(EXCERPT TO READ)

It adds, in Annexe 7, that all the bidding nations are banned from “any kind of personal advantage that could give the impression of exerting influence, or conflict of interest, either directly or indirectly, in connection with the bidding process.”

Most significantly of all, on the penultimate page, it urges bidding nations to “refrain from collaborating or colluding with any member association or other third party with a view to unfairly influencing the outcome of the bidding process.”

Everything, of course, is open to interpretation but these are the type of clauses which, one assumes, Garcia will focus on. Tough call. If collaboration and political interference are barred, you may as well throw the book at a good many of the candidates (if not all). Furthermore, any deals that were struck – and we know it happened – may have gone against the spirit of the bid registration document but proving they went against the wording could be more difficult.

Which brings us back to the immediate issue of the day in Zurich on Friday. When Blatter and his executive committee sit down to grapple with the problem of exactly when to stage the 2022 World Cup, the implications of whatever they decide will have far-reaching consequences, again as a result of what is stated – or rather NOT stated – in the bid registration document.

“The final competitions of the FIFA World Cup are scheduled to take place as follows: the 21st edition in June and/or July 2018; the 22nd edition in June and/or July 2022,” the document says.

Key to this is the definition of the word “scheduled” and whether Fifa can justifiably (let alone linguistically) hide behind such terminology. Just as important is the fact that the expression “in principle” in terms of the World Cup being staged in summer – words used by Blatter and others to justify considering a switch – are absent from the text.

Those against a one-off shift to the northern hemisphere winter believe they can point directly to the bid registration document to back their case. Hence, for instance, the call by Australia for compensation on the basis that the competitive nature of the bidding process – in other words that they were all lobbying for a traditional June-July World Cup – was distorted.

(End EXCERPT TO READ)
(DATASET EXCERPTS)

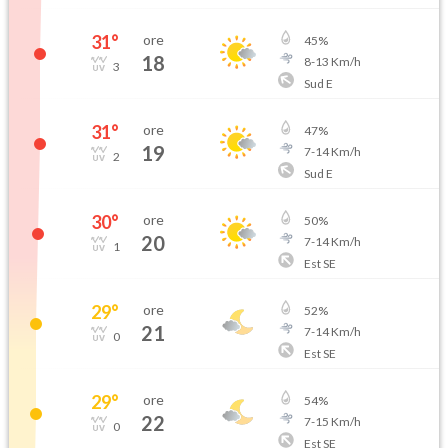
31
°
ore
45
%
18
8
-
13
Km/h
3
Sud E
31
°
ore
47
%
19
7
-
14
Km/h
2
Sud E
30
°
ore
50
%
20
7
-
14
Km/h
1
Est SE
29
°
ore
52
%
21
7
-
14
Km/h
0
Est SE
29
°
ore
54
%
22
7
-
15
Km/h
0
Est SE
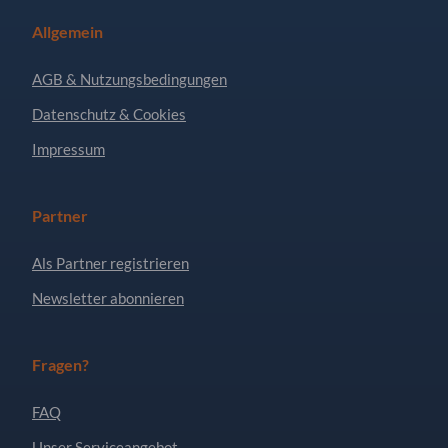
Allgemein
AGB & Nutzungsbedingungen
Datenschutz & Cookies
Impressum
Partner
Als Partner registrieren
Newsletter abonnieren
Fragen?
FAQ
Unser Serviceangebot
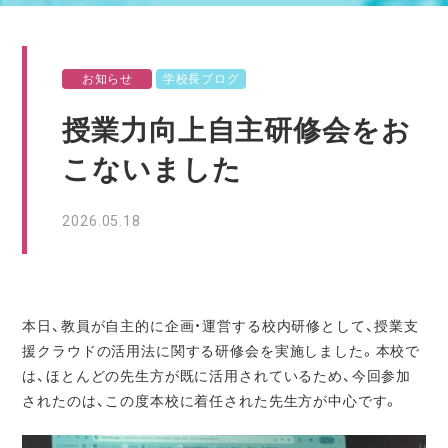
お知らせ
学校長ブログ
授業力向上自主研修会をお
こないました
2026.05.18
本日、教員が自主的に企画・運営する校内研修として、授
業支
援クラウドの活用法に関する研修
会を実施しました。本校で
は、ほとんどの先生方が既に活用されているため、今回参加
されたのは、この度本校に着任された先生方が中心です。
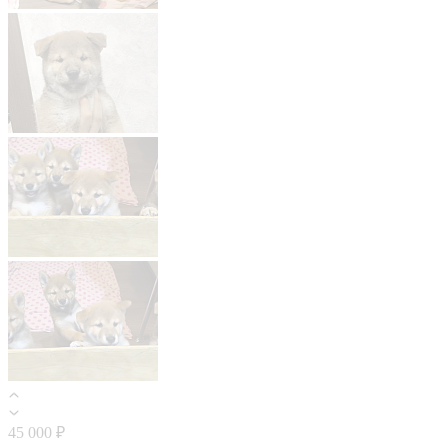
45 000 ₽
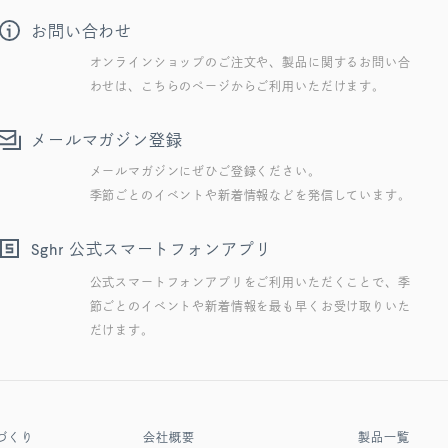
お問い合わせ
オンラインショップのご注文や、製品に関するお問い合
わせは、こちらのページからご利用いただけます。
メールマガジン登録
メールマガジンにぜひご登録ください。
季節ごとのイベントや新着情報などを発信しています。
公式スマートフォンアプリ
Sghr
公式スマートフォンアプリをご利用いただくことで、季
節ごとのイベントや新着情報を最も早くお受け取りいた
だけます。
づくり
会社概要
製品一覧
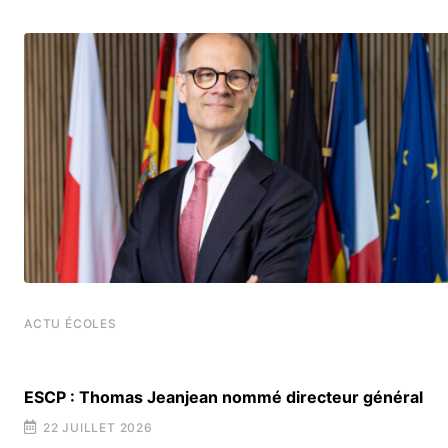
ACTU ÉCOLES
ESCP : Thomas Jeanjean nommé directeur général
22 JUILLET 2026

(End DATASET EXCERPTS)

• [WORK ORDER A] From the excerpt on the World Cup bidding rules above, set down everything from "Which brings us" down to "bid registration document." without changing a word.
• [WORK ORDER B] In the excerpt on the World Cup bidding rules, when does the bid registration document say the 22nd edition of the World Cup is scheduled to take place?

• [YOUR RESPONSE A]
Which brings us back to the immediate issue of the day in Zurich on Friday. When Blatter and his executive committee sit down to grapple with the problem of exactly when to stage the 2022 World Cup, the implications of whatever they decide will have far-reaching consequences, again as a result of what is stated – or rather NOT stated – in the bid registration document.

• [YOUR RESPONSE B] In June and/or July 2022.